** DATA PROVIDED follows **
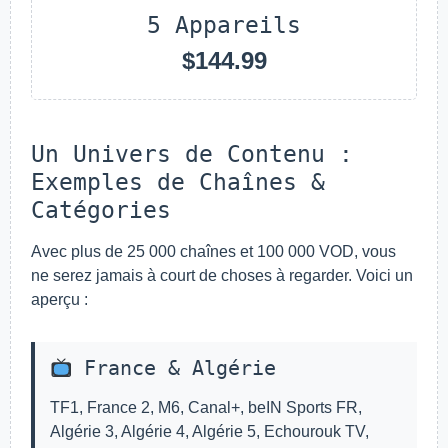
5 Appareils
$144.99
Un Univers de Contenu :
Exemples de Chaînes &
Catégories
Avec plus de 25 000 chaînes et 100 000 VOD, vous
ne serez jamais à court de choses à regarder. Voici un
aperçu :
France & Algérie
TF1, France 2, M6, Canal+, beIN Sports FR,
Algérie 3, Algérie 4, Algérie 5, Echourouk TV,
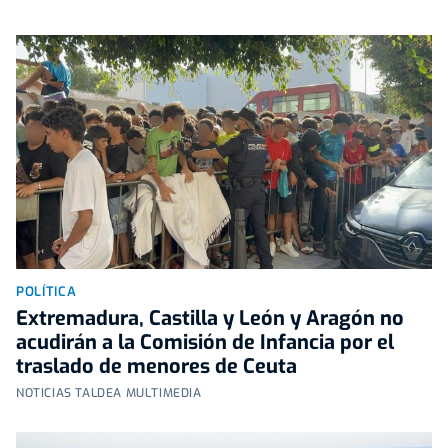
POLÍTICA
Extremadura, Castilla y León y Aragón no
acudirán a la Comisión de Infancia por el
traslado de menores de Ceuta
NOTICIAS TALDEA MULTIMEDIA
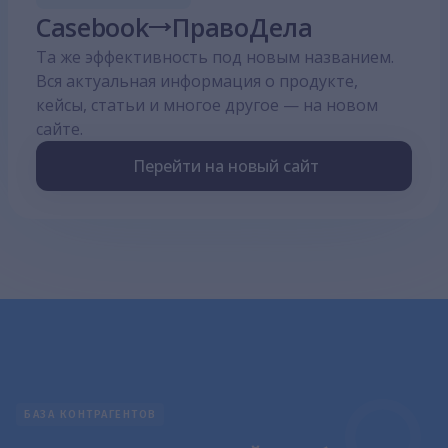
Casebook
ПравоДела
Та же эффективность под новым названием.
Вся актуальная информация о продукте,
кейсы, статьи и многое другое — на новом
сайте.
Перейти на новый сайт
БАЗА КОНТРАГЕНТОВ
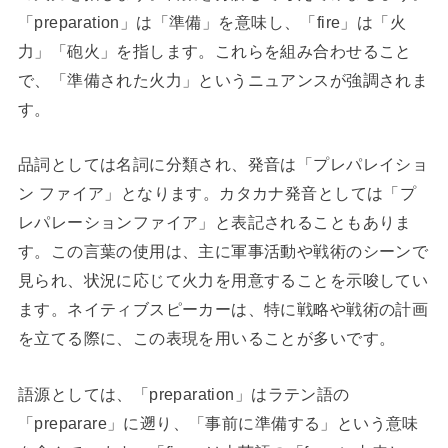
「preparation」は「準備」を意味し、「fire」は「火
力」「砲火」を指します。これらを組み合わせること
で、「準備された火力」というニュアンスが強調されま
す。
品詞としては名詞に分類され、発音は「プレパレイショ
ン ファイア」となります。カタカナ発音としては「プ
レパレーションファイア」と表記されることもありま
す。この言葉の使用は、主に軍事活動や戦術のシーンで
見られ、状況に応じて火力を用意することを示唆してい
ます。ネイティブスピーカーは、特に戦略や戦術の計画
を立てる際に、この表現を用いることが多いです。
語源としては、「preparation」はラテン語の
「preparare」に遡り、「事前に準備する」という意味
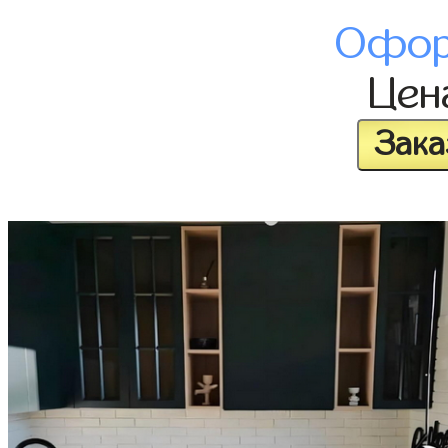
Офор
Це
Зака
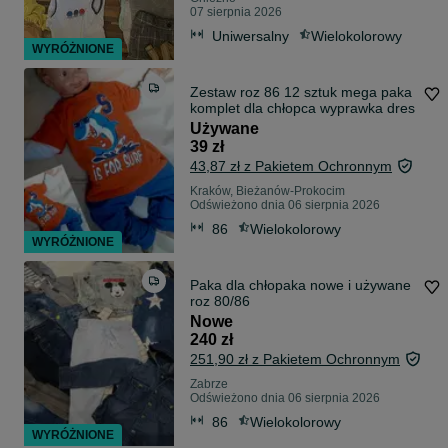
07 sierpnia 2026
Uniwersalny
Wielokolorowy
WYRÓŻNIONE
Zestaw roz 86 12 sztuk mega paka
komplet dla chłopca wyprawka dres
Używane
39 zł
43,87 zł z Pakietem Ochronnym
Kraków, Bieżanów-Prokocim
Odświeżono dnia 06 sierpnia 2026
86
Wielokolorowy
WYRÓŻNIONE
Paka dla chłopaka nowe i używane
roz 80/86
Nowe
240 zł
251,90 zł z Pakietem Ochronnym
Zabrze
Odświeżono dnia 06 sierpnia 2026
86
Wielokolorowy
WYRÓŻNIONE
** End of DATA PROVIDED **
→ **TASK OBJECTIVE**
Exactly the lines from the one with "す。この言葉の使用は、主に軍事活動や戦術のシーンで" through the end of the listing above are to be repeated, with no pictures.

→ **WRITTEN SOLUTION**
す。この言葉の使用は、主に軍事活動や戦術のシーンで
見られ、状況に応じて火力を用意することを示唆してい
ます。ネイティブスピーカーは、特に戦略や戦術の計画
を立てる際に、この表現を用いることが多いです。
語源としては、「preparation」はラテン語の
「preparare」に遡り、「事前に準備する」という意味
Офор
Це
Зака
07 sierpnia 2026
Uniwersalny
Wielokolorowy
WYRÓŻNIONE
Zestaw roz 86 12 sztuk mega paka
komplet dla chłopca wyprawka dres
Używane
39 zł
43,87 zł z Pakietem Ochronnym
Kraków, Bieżanów-Prokocim
Odświeżono dnia 06 sierpnia 2026
86
Wielokolorowy
WYRÓŻNIONE
Paka dla chłopaka nowe i używane
roz 80/86
Nowe
240 zł
251,90 zł z Pakietem Ochronnym
Zabrze
Odświeżono dnia 06 sierpnia 2026
86
Wielokolorowy
WYRÓŻNIONE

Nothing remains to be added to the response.